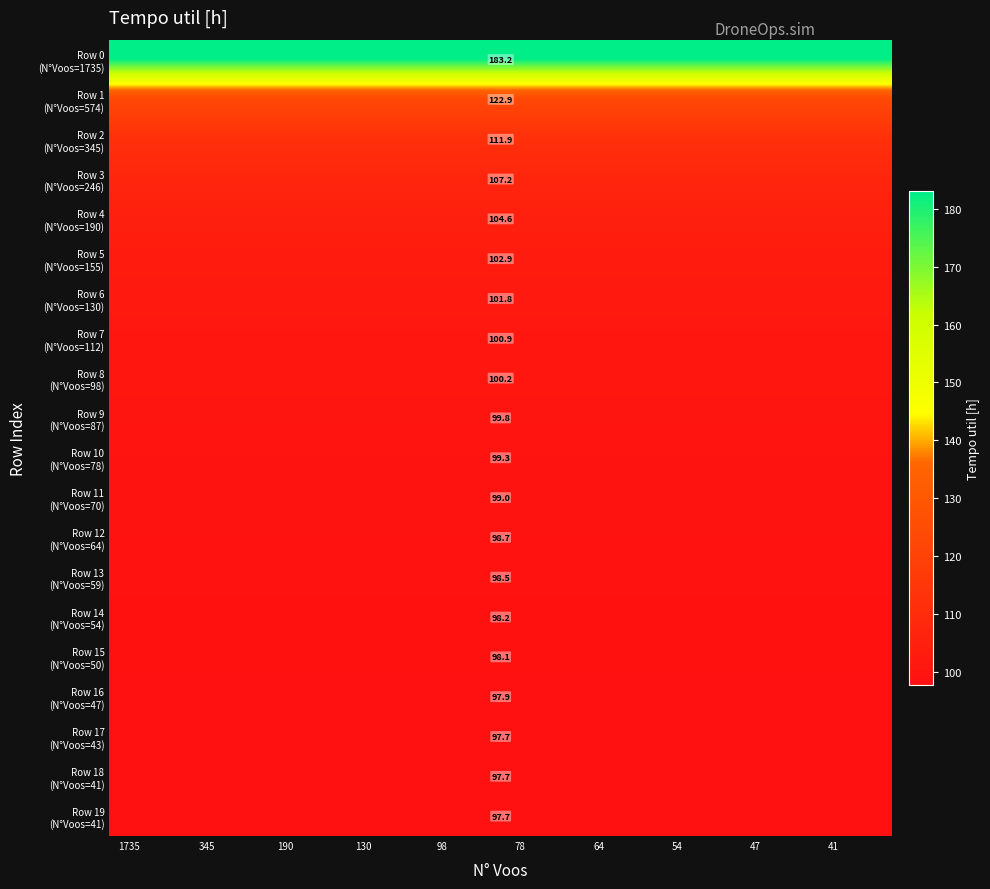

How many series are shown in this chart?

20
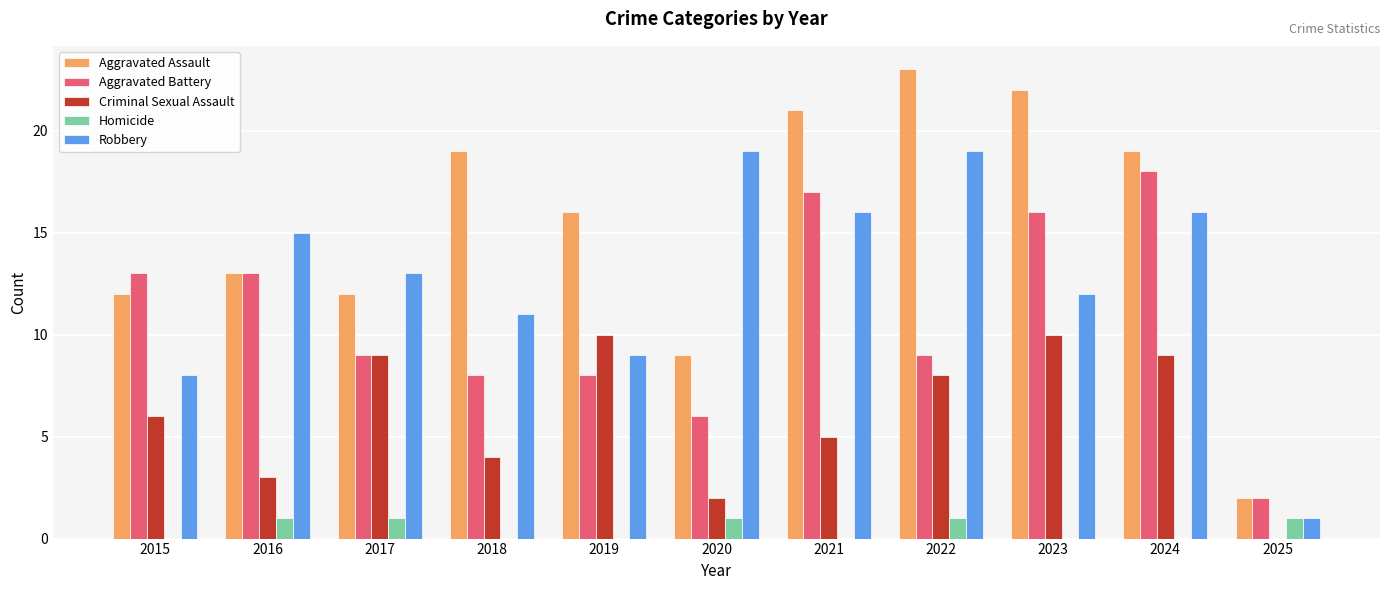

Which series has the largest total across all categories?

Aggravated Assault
• • • • •
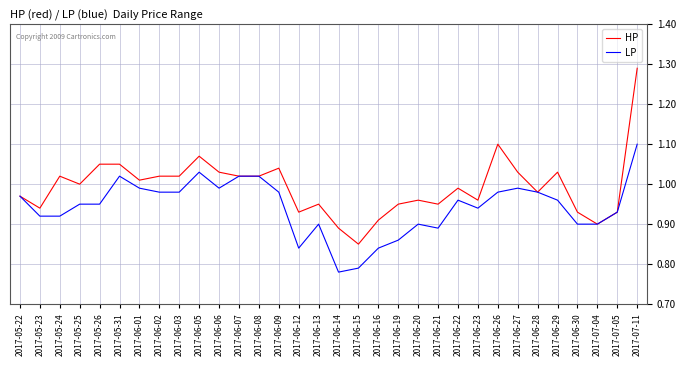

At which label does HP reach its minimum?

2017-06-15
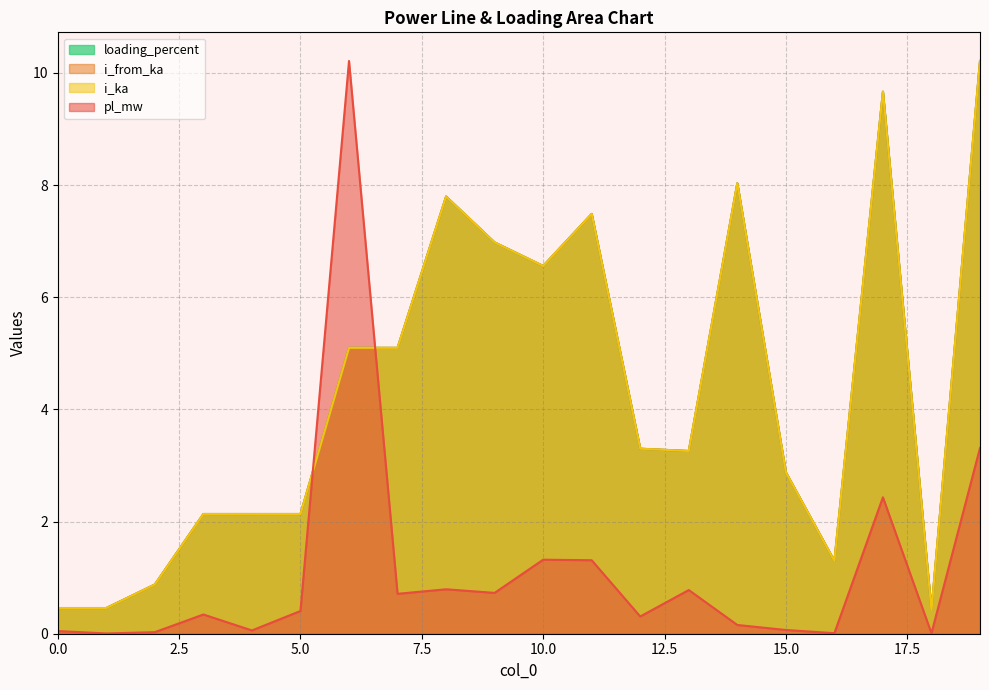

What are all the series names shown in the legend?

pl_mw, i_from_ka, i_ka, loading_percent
• • • • •
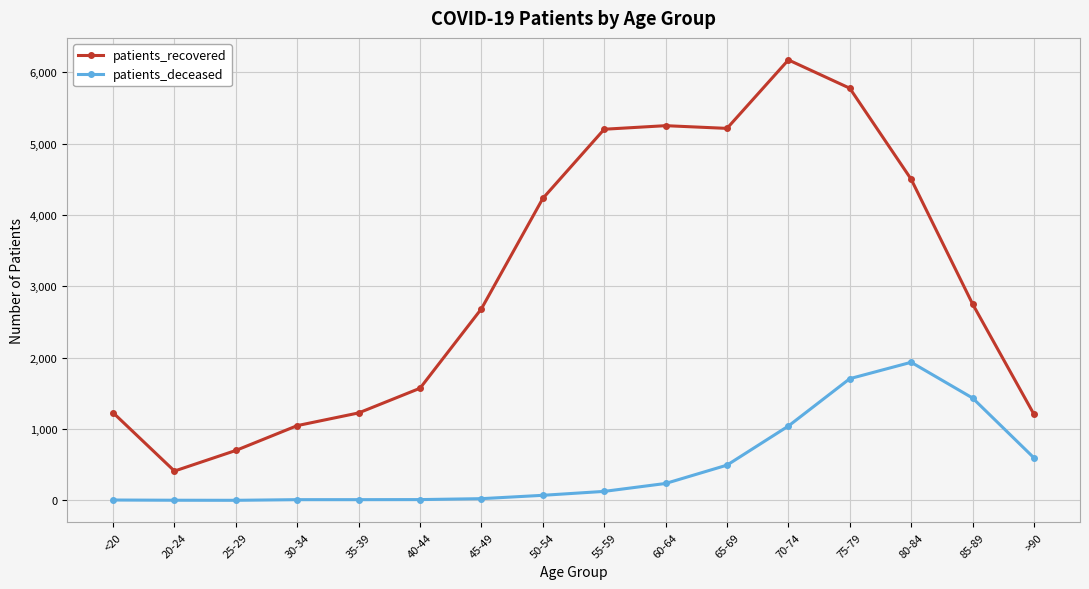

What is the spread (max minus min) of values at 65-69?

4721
• • • • •
What the exercise asks — Turn the part of the listing above that opens with the line containing "How many series are shown in this chart?" and closes with the line containing "Which series has" into a Markdown table with the columns Row and Line. Skip blank lines and leave out the pictures.

Response below —
| Row | Line |
|---|---|
| 1 | How many series are shown in this chart? |
| 2 | 20 |
| 3 | Which series has the largest total across all categories? |